*Excerpted passage*
────────
Question

Domain and Range

Answer 1

what is the function

Answer 2

?

Answer 3

Thats what the question is :)

Answer 4

one or more of the four mentioned..

Answer 5

Alright so the domain is all the x values the function can have and the range is all the y values.

Answer 6

Right

Answer 7

alright so now you have to figure out what makes a function undefined

Answer 8

so, you'd set them to 0 and solve for it, right?

Answer 9

It's the 1st and the 3rd option.
For the 2nd and 4th choice the value of y < - 2 which is beyond the range.

Answer 10

1st and 3rd

Answer 11

The first equation and the third equation on a graph are typically reflected.. if I graphed each of these are right.. Im just not sure how to find domain and range in general.

Answer 12

each of these right*

Answer 13

Well it depends on the function.
If there is no denominator, the domain is most probably all real numbers.
If there is a denominator, the domain would be all except that number which when subtracted from the number of the denominator would give you a 0.

Answer 14

Because it is too much to be spoken here, http://www.purplemath.com/modules/fcns2.htm

Answer 15

I had all the four functions graphed, reading " y < - 2 which is beyond the range." made perfect sense ._." lol

Answer 16

Why the .__.?

Answer 17

ln x

Answer 18

I didn't expect anything I was going to read to make sense with what I graphed

Answer 19

domain usually depends on ln(x) log(x) or fraction functions

Answer 20

usually all real unless you have one of those

Answer 21

also square roots factor into domain

Answer 22

Finding domains:

1) look for what will make the function undefined
2) find the value that will make the function undefined (c/0, ln(-c),negative square root,etc)

For example say you have

\[y=\sqrt{x+1}\]
if x+1 is less than 0, then the value is undefined

\[x+1\geq0\]
\[x\geq -1\]

Answer 23

so your domain would be \[(-1,\infty]\]

Answer 24

Right....

Answer 25

and you're havinga problem finding the range?

Answer 26

Mhm, finding both in general.
────────
*What is expected*
Please write the next part of the domain and range thread, picking up after its last reply.

*Material provided*
────────
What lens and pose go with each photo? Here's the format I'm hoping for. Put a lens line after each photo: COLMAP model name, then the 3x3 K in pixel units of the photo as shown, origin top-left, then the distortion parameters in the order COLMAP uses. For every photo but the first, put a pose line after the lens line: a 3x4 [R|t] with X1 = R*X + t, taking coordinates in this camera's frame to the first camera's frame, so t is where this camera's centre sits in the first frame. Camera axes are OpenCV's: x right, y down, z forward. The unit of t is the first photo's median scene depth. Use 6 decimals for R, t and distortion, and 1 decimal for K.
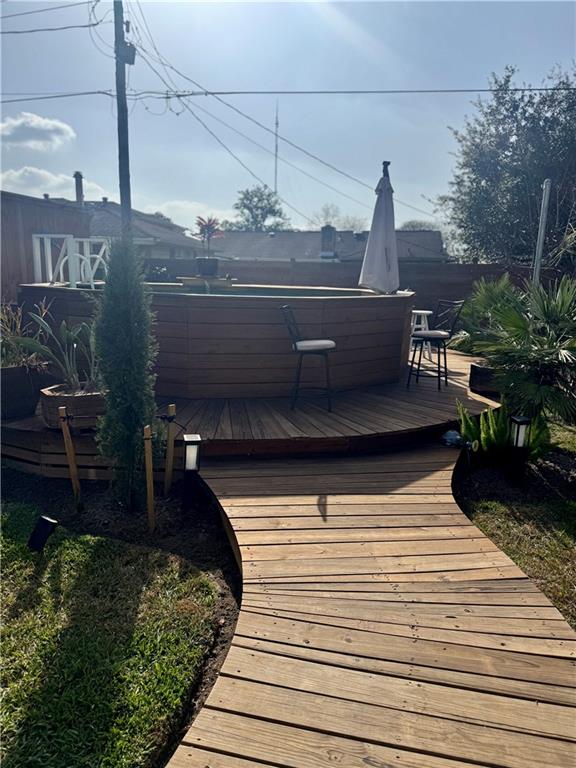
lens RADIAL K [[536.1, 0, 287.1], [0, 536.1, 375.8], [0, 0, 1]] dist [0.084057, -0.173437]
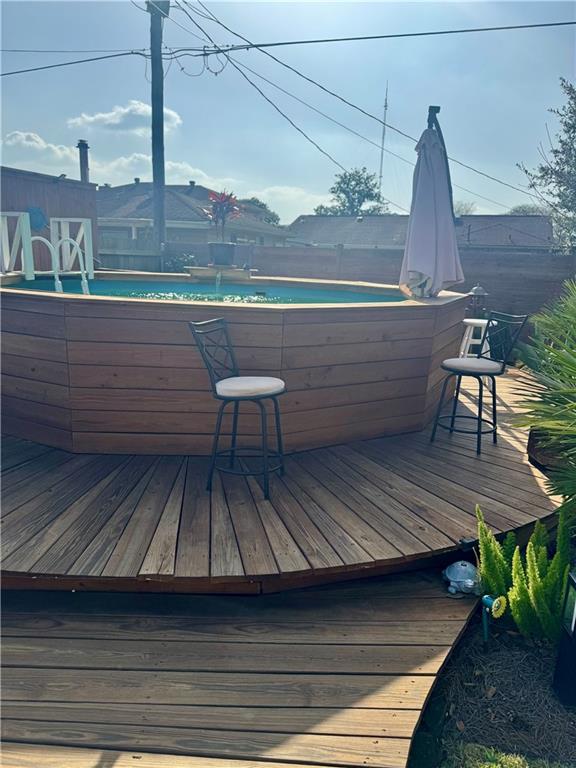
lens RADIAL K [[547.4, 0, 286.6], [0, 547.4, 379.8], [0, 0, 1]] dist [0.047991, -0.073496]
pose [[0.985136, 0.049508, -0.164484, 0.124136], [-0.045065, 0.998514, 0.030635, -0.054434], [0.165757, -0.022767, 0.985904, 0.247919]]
────────
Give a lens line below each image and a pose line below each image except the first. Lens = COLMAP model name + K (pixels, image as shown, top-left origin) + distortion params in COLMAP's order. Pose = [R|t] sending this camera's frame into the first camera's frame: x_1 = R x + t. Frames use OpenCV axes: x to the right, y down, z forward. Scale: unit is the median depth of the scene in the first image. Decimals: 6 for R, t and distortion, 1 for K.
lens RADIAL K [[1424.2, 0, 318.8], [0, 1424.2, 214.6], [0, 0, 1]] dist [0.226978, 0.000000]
────────
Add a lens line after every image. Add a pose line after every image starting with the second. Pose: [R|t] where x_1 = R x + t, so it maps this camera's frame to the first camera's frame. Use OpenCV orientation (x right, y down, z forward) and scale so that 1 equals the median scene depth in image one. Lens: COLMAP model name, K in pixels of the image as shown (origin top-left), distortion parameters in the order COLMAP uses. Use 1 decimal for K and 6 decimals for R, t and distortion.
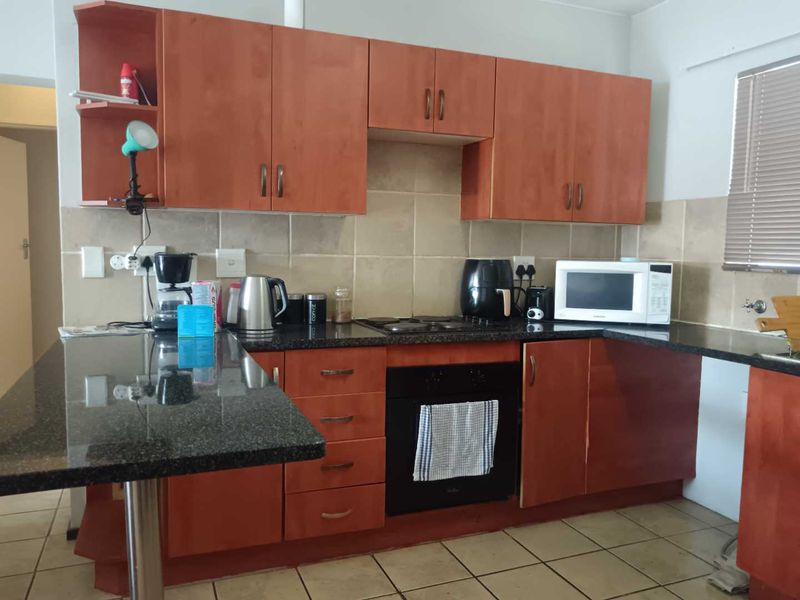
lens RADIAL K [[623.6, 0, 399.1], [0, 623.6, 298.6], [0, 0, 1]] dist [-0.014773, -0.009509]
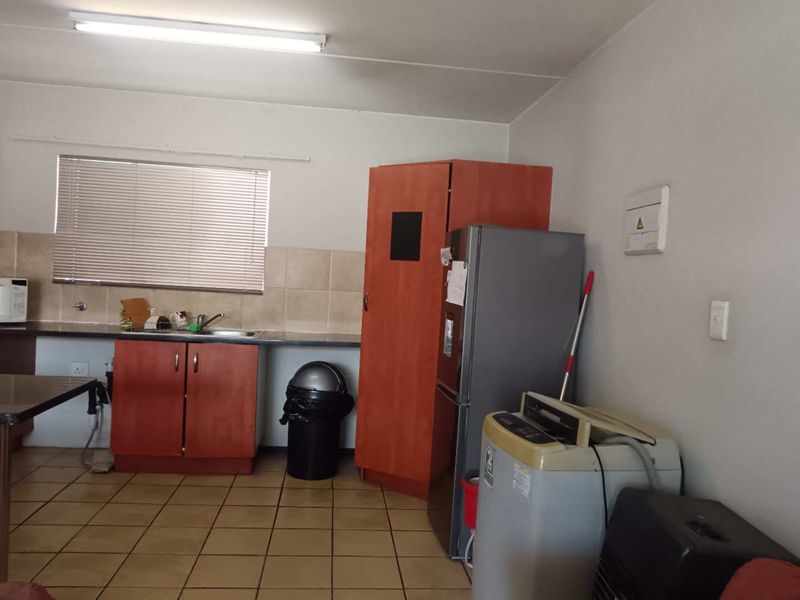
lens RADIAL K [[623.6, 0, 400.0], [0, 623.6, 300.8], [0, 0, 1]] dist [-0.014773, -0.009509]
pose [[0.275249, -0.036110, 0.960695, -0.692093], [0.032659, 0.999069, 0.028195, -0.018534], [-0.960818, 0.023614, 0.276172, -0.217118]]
────────
*Result for this exercise*
Answer 27

do you know how to find the inverse of afunction

Answer 28

Yeah (:

Answer 29

well think about what you're doing when you take the inverse of the function, you're interchanging values .. also think of what inverse functions look like

Answer 30

so if you were to find an inverse function , the domain of that inverse will be your range

Answer 31

Okay, that does make sense :3

Answer 32

however we know that the domain cuts it off at -1 so your lowest value will be at x=-1

Answer 33

so you have

\[\sqrt{x+1}\]

\[D:[-1,\infty]\]
\[R:[f(-1),\infty]=[0,\infty]\]

Answer 34

so what is the function you're using and show me what you'd do first

Answer 35

There was a mistakee in my work... when you deal with square roots don't square, it messes up the equality leave it as such, and see that xcan only be >= 0

\[y=\sqrt{x+1}\]


\[x=\sqrt{y+1}\]

Answer 36

make sense?

Answer 37

a bit, not fully.. and I had to go earlier for a few minuets - I apologize.

Answer 38

it's ok so can you type your equation you are trying to find the domain and range for please =]

Answer 39

From earlier?

Answer 40

one that was done by someone on here or one not done yet =]

Answer 41

well there was the four up there, two of them met the question's answer. What about this one?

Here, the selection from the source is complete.